Conclusion(s): Administration of enteral formula pre-digested by an Immobilized Lipase Cartridge improved survival compared to undigested formula in a murine model of NEC. ILC use significantly improved clinical sickness and macroscopic gut appearance scores, and histologic severity of NEC in the terminal ileum. The current findings support further investigation of the ILC as a non-invasive preventative therapy for NEC in humans.
Figure 1 Figure 1. Experimental design investigating the effects of enteral formula pre-digested by an Immobilized Lipase Cartridge in a necrotizing enterocolitis mouse model.
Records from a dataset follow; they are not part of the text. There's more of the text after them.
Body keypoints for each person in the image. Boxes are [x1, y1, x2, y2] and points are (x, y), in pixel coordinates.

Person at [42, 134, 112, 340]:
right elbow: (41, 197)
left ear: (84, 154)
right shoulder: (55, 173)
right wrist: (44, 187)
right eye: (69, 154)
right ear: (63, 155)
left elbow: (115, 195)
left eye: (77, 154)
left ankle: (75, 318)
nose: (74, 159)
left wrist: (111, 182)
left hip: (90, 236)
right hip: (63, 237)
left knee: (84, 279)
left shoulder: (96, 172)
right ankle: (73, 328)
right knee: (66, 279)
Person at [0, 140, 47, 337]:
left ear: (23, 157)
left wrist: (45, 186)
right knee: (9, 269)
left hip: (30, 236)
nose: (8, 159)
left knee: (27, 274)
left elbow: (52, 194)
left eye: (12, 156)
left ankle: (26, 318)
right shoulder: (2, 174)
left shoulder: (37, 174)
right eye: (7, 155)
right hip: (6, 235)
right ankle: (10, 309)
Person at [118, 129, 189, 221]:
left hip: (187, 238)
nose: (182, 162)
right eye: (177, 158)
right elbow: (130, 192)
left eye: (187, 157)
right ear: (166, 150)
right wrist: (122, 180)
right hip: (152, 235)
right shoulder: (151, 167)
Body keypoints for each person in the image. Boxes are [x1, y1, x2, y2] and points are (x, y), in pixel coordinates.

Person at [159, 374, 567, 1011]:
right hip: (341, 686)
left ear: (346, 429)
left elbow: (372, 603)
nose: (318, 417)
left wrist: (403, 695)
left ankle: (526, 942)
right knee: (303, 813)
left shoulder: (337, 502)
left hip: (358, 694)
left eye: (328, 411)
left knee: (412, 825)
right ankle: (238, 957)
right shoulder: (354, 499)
Group 1 are breastmilk-fed controls. Groups 2 and 3 undergo experimental induction of NEC via a combination of oral gavage feeding with formula containing E. coli-derived lipopolysaccharide (2.5 ug/g) and twice-daily hypoxia exposure from post-natal day 4 through 6 as described previously (Nolan et al., STAR Protoc, 2021). Group 2 receives formula processed through an empty, placebo cartridge. Group 3 receives formula pre-digested by the ILC. Animals are sacrificed on P7. NEC – necrotizing enterocolitis; ILC – Immobilized Lipase Cartridge; ad lib – ad libitum (liberally); q.i.d. – four times per day.
Figure 2 Figure 2. Survival and clinical outcomes in a necrotizing enterocolitis mouse model. (A) Survival analysis; (B) Clinical sickness score; (C) Macroscopic gut score. Two independent masked observers assessed clinical sickness and macroscopic gut scores on day of euthanasia according to a validated NEC severity scoring system (Zani et al., Eur J Pediatr Surg, 2008). Values are expressed as the mean +/- standard error of the mean (SEM). NEC – necrotizing enterocolitis; ILC – Immobilized Lipase Cartridge.
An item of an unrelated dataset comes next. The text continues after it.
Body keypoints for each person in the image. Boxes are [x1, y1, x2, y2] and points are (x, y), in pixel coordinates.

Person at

Figure 3 Figure 3. Representative H&E-stained terminal ileum specimens in a necrotizing enterocolitis mouse model. Group 1 – breastmilk-fed neonatal mice had normal villus architecture. Group 2 – NEC mice fed formula processed through a placebo cartridge had villus sloughing and disrupted basement membrane. Group 3 – NEC mice fed formula processed through the ILC had preserved villus architecture. 10X magnification. NEC – necrotizing enterocolitis; ILC – Immobilized Lipase Cartridge.